_Instruction_:
Hand back the entries below exactly.
-------- Material supplied
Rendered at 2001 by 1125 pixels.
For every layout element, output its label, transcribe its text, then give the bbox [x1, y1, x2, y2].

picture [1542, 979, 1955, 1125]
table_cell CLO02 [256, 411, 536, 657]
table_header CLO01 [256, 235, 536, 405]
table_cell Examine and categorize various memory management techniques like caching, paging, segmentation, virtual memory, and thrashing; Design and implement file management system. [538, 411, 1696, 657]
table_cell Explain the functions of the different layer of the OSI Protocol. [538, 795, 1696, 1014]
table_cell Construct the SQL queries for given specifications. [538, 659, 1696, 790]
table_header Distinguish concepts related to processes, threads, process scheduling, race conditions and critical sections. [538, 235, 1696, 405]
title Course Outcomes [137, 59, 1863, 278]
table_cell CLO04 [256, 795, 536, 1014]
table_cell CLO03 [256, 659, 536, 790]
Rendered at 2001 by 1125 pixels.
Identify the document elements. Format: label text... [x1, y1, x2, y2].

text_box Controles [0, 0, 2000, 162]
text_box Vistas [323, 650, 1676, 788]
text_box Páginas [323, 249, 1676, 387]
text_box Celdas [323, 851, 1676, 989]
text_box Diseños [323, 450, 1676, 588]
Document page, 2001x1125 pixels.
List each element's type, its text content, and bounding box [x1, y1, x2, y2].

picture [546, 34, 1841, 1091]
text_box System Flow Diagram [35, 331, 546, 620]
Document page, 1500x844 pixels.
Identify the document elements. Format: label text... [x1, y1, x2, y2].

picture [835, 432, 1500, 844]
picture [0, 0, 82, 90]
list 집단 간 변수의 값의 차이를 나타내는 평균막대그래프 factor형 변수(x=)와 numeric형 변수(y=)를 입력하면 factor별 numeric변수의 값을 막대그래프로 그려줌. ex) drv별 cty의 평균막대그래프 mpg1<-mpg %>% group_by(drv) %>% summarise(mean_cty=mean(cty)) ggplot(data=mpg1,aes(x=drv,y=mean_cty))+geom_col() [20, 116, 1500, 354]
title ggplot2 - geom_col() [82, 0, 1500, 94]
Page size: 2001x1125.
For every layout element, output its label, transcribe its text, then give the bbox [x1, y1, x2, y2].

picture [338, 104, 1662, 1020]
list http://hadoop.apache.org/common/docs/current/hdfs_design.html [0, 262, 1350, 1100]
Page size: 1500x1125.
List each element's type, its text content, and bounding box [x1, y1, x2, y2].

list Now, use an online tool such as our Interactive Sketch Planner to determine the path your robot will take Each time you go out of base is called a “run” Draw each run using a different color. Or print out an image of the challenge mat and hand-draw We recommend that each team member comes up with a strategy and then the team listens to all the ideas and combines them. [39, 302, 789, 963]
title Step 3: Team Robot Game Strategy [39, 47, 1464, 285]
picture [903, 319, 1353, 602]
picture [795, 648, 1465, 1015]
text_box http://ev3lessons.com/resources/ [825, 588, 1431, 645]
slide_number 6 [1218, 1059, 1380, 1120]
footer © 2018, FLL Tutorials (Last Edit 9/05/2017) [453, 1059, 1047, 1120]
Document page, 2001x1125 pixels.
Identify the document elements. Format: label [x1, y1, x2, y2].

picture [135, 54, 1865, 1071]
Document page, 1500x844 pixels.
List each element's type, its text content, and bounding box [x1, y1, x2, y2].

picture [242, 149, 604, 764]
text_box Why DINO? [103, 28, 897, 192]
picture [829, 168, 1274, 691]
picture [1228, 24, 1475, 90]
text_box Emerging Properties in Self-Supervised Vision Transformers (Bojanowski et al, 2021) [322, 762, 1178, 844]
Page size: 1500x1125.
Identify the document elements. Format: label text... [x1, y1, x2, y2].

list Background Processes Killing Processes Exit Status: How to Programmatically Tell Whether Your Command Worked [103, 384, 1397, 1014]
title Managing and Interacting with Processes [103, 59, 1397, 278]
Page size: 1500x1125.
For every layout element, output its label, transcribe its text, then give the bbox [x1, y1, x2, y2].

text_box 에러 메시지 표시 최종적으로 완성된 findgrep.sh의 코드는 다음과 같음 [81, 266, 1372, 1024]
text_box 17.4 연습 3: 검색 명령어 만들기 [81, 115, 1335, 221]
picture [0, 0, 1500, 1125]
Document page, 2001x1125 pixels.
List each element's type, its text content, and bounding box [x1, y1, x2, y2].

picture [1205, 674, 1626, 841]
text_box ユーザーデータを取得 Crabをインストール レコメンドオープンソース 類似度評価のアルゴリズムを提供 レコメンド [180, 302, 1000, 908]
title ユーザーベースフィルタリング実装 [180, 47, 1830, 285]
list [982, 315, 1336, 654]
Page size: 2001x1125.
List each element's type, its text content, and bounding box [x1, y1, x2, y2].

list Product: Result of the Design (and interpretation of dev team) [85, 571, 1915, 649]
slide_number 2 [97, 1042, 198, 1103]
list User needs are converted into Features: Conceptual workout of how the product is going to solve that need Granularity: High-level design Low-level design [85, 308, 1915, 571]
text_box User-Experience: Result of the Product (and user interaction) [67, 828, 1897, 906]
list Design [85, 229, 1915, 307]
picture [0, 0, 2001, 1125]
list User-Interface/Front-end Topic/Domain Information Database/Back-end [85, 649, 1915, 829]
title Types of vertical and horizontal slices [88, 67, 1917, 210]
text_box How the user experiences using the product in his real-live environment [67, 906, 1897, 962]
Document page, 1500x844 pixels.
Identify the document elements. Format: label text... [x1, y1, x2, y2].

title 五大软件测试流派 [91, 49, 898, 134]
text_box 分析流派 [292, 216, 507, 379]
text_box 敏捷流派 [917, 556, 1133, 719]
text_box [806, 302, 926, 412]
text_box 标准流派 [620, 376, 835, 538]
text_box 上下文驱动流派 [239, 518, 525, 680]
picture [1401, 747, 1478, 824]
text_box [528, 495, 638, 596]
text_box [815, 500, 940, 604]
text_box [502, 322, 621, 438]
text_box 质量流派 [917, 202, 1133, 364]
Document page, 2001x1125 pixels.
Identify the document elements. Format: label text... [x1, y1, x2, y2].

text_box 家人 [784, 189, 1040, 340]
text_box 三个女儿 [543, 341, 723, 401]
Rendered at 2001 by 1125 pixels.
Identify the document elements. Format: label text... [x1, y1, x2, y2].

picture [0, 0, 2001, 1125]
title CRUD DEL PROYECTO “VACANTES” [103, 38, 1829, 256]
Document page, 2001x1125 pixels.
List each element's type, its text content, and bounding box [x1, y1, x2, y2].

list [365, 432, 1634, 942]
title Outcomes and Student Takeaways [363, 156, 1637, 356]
----------------
_Exercise output_:
Rendered at 2001 by 1125 pixels.
For every layout element, output its label, transcribe its text, then give the bbox [x1, y1, x2, y2].

picture [1542, 979, 1955, 1125]
table_cell CLO02 [256, 411, 536, 657]
table_header CLO01 [256, 235, 536, 405]
table_cell Examine and categorize various memory management techniques like caching, paging, segmentation, virtual memory, and thrashing; Design and implement file management system. [538, 411, 1696, 657]
table_cell Explain the functions of the different layer of the OSI Protocol. [538, 795, 1696, 1014]
table_cell Construct the SQL queries for given specifications. [538, 659, 1696, 790]
table_header Distinguish concepts related to processes, threads, process scheduling, race conditions and critical sections. [538, 235, 1696, 405]
title Course Outcomes [137, 59, 1863, 278]
table_cell CLO04 [256, 795, 536, 1014]
table_cell CLO03 [256, 659, 536, 790]
Rendered at 2001 by 1125 pixels.
Identify the document elements. Format: label text... [x1, y1, x2, y2].

text_box Controles [0, 0, 2000, 162]
text_box Vistas [323, 650, 1676, 788]
text_box Páginas [323, 249, 1676, 387]
text_box Celdas [323, 851, 1676, 989]
text_box Diseños [323, 450, 1676, 588]
Document page, 2001x1125 pixels.
List each element's type, its text content, and bounding box [x1, y1, x2, y2].

picture [546, 34, 1841, 1091]
text_box System Flow Diagram [35, 331, 546, 620]
Document page, 1500x844 pixels.
Identify the document elements. Format: label text... [x1, y1, x2, y2].

picture [835, 432, 1500, 844]
picture [0, 0, 82, 90]
list 집단 간 변수의 값의 차이를 나타내는 평균막대그래프 factor형 변수(x=)와 numeric형 변수(y=)를 입력하면 factor별 numeric변수의 값을 막대그래프로 그려줌. ex) drv별 cty의 평균막대그래프 mpg1<-mpg %>% group_by(drv) %>% summarise(mean_cty=mean(cty)) ggplot(data=mpg1,aes(x=drv,y=mean_cty))+geom_col() [20, 116, 1500, 354]
title ggplot2 - geom_col() [82, 0, 1500, 94]
Page size: 2001x1125.
For every layout element, output its label, transcribe its text, then give the bbox [x1, y1, x2, y2].

picture [338, 104, 1662, 1020]
list http://hadoop.apache.org/common/docs/current/hdfs_design.html [0, 262, 1350, 1100]
Page size: 1500x1125.
List each element's type, its text content, and bounding box [x1, y1, x2, y2].

list Now, use an online tool such as our Interactive Sketch Planner to determine the path your robot will take Each time you go out of base is called a “run” Draw each run using a different color. Or print out an image of the challenge mat and hand-draw We recommend that each team member comes up with a strategy and then the team listens to all the ideas and combines them. [39, 302, 789, 963]
title Step 3: Team Robot Game Strategy [39, 47, 1464, 285]
picture [903, 319, 1353, 602]
picture [795, 648, 1465, 1015]
text_box http://ev3lessons.com/resources/ [825, 588, 1431, 645]
slide_number 6 [1218, 1059, 1380, 1120]
footer © 2018, FLL Tutorials (Last Edit 9/05/2017) [453, 1059, 1047, 1120]
Document page, 2001x1125 pixels.
Identify the document elements. Format: label [x1, y1, x2, y2].

picture [135, 54, 1865, 1071]
Document page, 1500x844 pixels.
List each element's type, its text content, and bounding box [x1, y1, x2, y2].

picture [242, 149, 604, 764]
text_box Why DINO? [103, 28, 897, 192]
picture [829, 168, 1274, 691]
picture [1228, 24, 1475, 90]
text_box Emerging Properties in Self-Supervised Vision Transformers (Bojanowski et al, 2021) [322, 762, 1178, 844]
Page size: 1500x1125.
Identify the document elements. Format: label text... [x1, y1, x2, y2].

list Background Processes Killing Processes Exit Status: How to Programmatically Tell Whether Your Command Worked [103, 384, 1397, 1014]
title Managing and Interacting with Processes [103, 59, 1397, 278]
Page size: 1500x1125.
For every layout element, output its label, transcribe its text, then give the bbox [x1, y1, x2, y2].

text_box 에러 메시지 표시 최종적으로 완성된 findgrep.sh의 코드는 다음과 같음 [81, 266, 1372, 1024]
text_box 17.4 연습 3: 검색 명령어 만들기 [81, 115, 1335, 221]
picture [0, 0, 1500, 1125]
Document page, 2001x1125 pixels.
List each element's type, its text content, and bounding box [x1, y1, x2, y2].

picture [1205, 674, 1626, 841]
text_box ユーザーデータを取得 Crabをインストール レコメンドオープンソース 類似度評価のアルゴリズムを提供 レコメンド [180, 302, 1000, 908]
title ユーザーベースフィルタリング実装 [180, 47, 1830, 285]
list [982, 315, 1336, 654]
Page size: 2001x1125.
List each element's type, its text content, and bounding box [x1, y1, x2, y2].

list Product: Result of the Design (and interpretation of dev team) [85, 571, 1915, 649]
slide_number 2 [97, 1042, 198, 1103]
list User needs are converted into Features: Conceptual workout of how the product is going to solve that need Granularity: High-level design Low-level design [85, 308, 1915, 571]
text_box User-Experience: Result of the Product (and user interaction) [67, 828, 1897, 906]
list Design [85, 229, 1915, 307]
picture [0, 0, 2001, 1125]
list User-Interface/Front-end Topic/Domain Information Database/Back-end [85, 649, 1915, 829]
title Types of vertical and horizontal slices [88, 67, 1917, 210]
text_box How the user experiences using the product in his real-live environment [67, 906, 1897, 962]
Document page, 1500x844 pixels.
Identify the document elements. Format: label text... [x1, y1, x2, y2].

title 五大软件测试流派 [91, 49, 898, 134]
text_box 分析流派 [292, 216, 507, 379]
text_box 敏捷流派 [917, 556, 1133, 719]
text_box [806, 302, 926, 412]
text_box 标准流派 [620, 376, 835, 538]
text_box 上下文驱动流派 [239, 518, 525, 680]
picture [1401, 747, 1478, 824]
text_box [528, 495, 638, 596]
text_box [815, 500, 940, 604]
text_box [502, 322, 621, 438]
text_box 质量流派 [917, 202, 1133, 364]
Document page, 2001x1125 pixels.
Identify the document elements. Format: label text... [x1, y1, x2, y2].

text_box 家人 [784, 189, 1040, 340]
text_box 三个女儿 [543, 341, 723, 401]
Rendered at 2001 by 1125 pixels.
Identify the document elements. Format: label text... [x1, y1, x2, y2].

picture [0, 0, 2001, 1125]
title CRUD DEL PROYECTO “VACANTES” [103, 38, 1829, 256]
Document page, 2001x1125 pixels.
List each element's type, its text content, and bounding box [x1, y1, x2, y2].

list [365, 432, 1634, 942]
title Outcomes and Student Takeaways [363, 156, 1637, 356]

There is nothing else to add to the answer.